| Alternatively the crisis can be used to accelerate right development - quickly build up solar farms and transmission lines. Both of these can be done quickly if there were a political will. Yet, that will is missing. So, we're talking 40GW. Lets see what China does: https://energyandcleanair.org/china-energy-and-emissions-tre... "In the first two months of 2026, China added: 32.5 gigawatts (GW) of solar power capacity, down 18% from last year.
11 GW of wind power capacity, up 19% from last year.
20 GW of thermal power capacity, up 414% from last year.
1.2 GW of hydro power capacity, down 36% from last year.
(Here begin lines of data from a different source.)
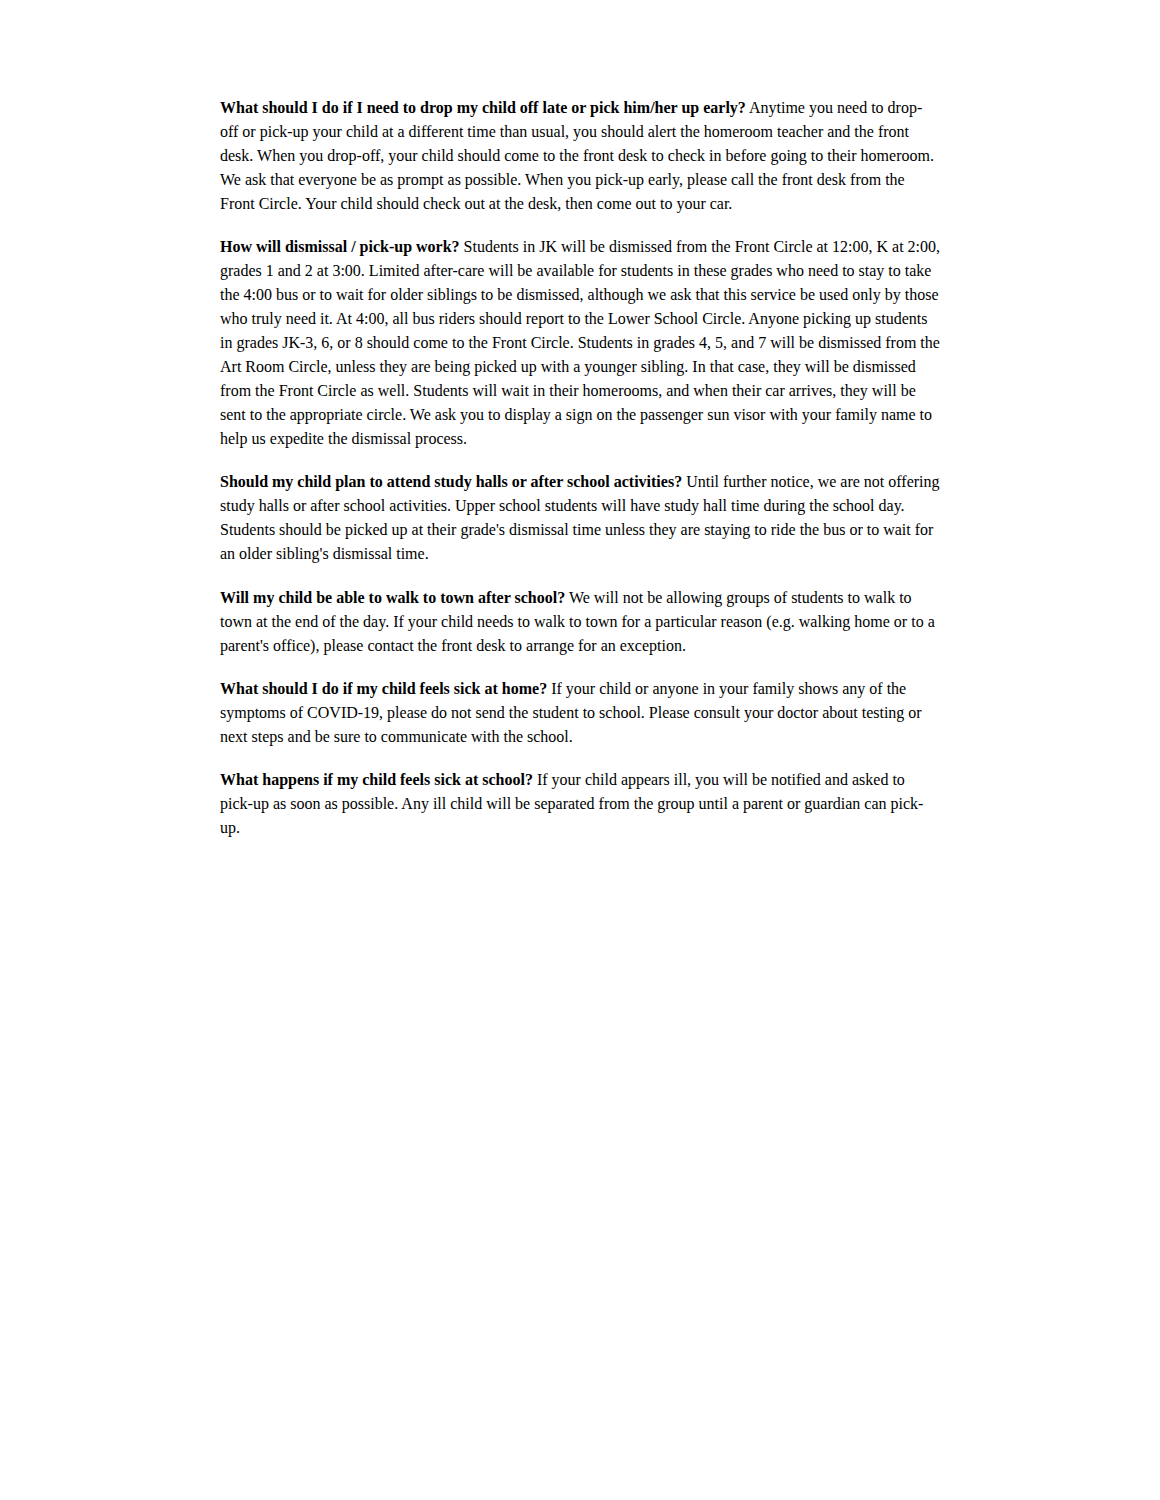What should I do if I need to drop my child off late or pick him/her up early? Anytime you need to drop-off or pick-up your child at a different time than usual, you should alert the homeroom teacher and the front desk. When you drop-off, your child should come to the front desk to check in before going to their homeroom. We ask that everyone be as prompt as possible. When you pick-up early, please call the front desk from the Front Circle. Your child should check out at the desk, then come out to your car.
How will dismissal / pick-up work? Students in JK will be dismissed from the Front Circle at 12:00, K at 2:00, grades 1 and 2 at 3:00. Limited after-care will be available for students in these grades who need to stay to take the 4:00 bus or to wait for older siblings to be dismissed, although we ask that this service be used only by those who truly need it. At 4:00, all bus riders should report to the Lower School Circle. Anyone picking up students in grades JK-3, 6, or 8 should come to the Front Circle. Students in grades 4, 5, and 7 will be dismissed from the Art Room Circle, unless they are being picked up with a younger sibling. In that case, they will be dismissed from the Front Circle as well. Students will wait in their homerooms, and when their car arrives, they will be sent to the appropriate circle. We ask you to display a sign on the passenger sun visor with your family name to help us expedite the dismissal process.
Should my child plan to attend study halls or after school activities? Until further notice, we are not offering study halls or after school activities. Upper school students will have study hall time during the school day. Students should be picked up at their grade's dismissal time unless they are staying to ride the bus or to wait for an older sibling's dismissal time.
Will my child be able to walk to town after school? We will not be allowing groups of students to walk to town at the end of the day. If your child needs to walk to town for a particular reason (e.g. walking home or to a parent's office), please contact the front desk to arrange for an exception.
What should I do if my child feels sick at home? If your child or anyone in your family shows any of the symptoms of COVID-19, please do not send the student to school. Please consult your doctor about testing or next steps and be sure to communicate with the school.
What happens if my child feels sick at school? If your child appears ill, you will be notified and asked to pick-up as soon as possible. Any ill child will be separated from the group until a parent or guardian can pick-up.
1.2 GW of nuclear power capacity. " Edit: to the proponents of nuclear - i think nuclear is very damaging to society as it promotes corrupt crony-government capitalism instead of market forces. |
2.2-2.5 GWdc solar capacity which at 600W/panel amounts to 14-17sq mi plus additional 8-12GWh of storage to deal with nighttime, two-three days of cloud cover is not going to work with these numbers.
Ballpark 5-7BN$
Nuclear otoh, 1GW continuous - gives constant power, badly managed first of a kind (or first one after decades) build will be at around 10-15BN and that’ll cover two 500MW data centres.
There’s also the second/third degree order effects nuclear power stations have of creating jobs and industrial manufacturing demand. To run a nuclear power station you need to employ 1000 people (engineers plus support staff) - that’s a small town’s worth of adults. So you’ll need a town with a school, hospitals, stores - those need staffing as well.
Unfortunately building nuclear is not something that’s currently a feasible path as it requires patient capital and long term vision and planning.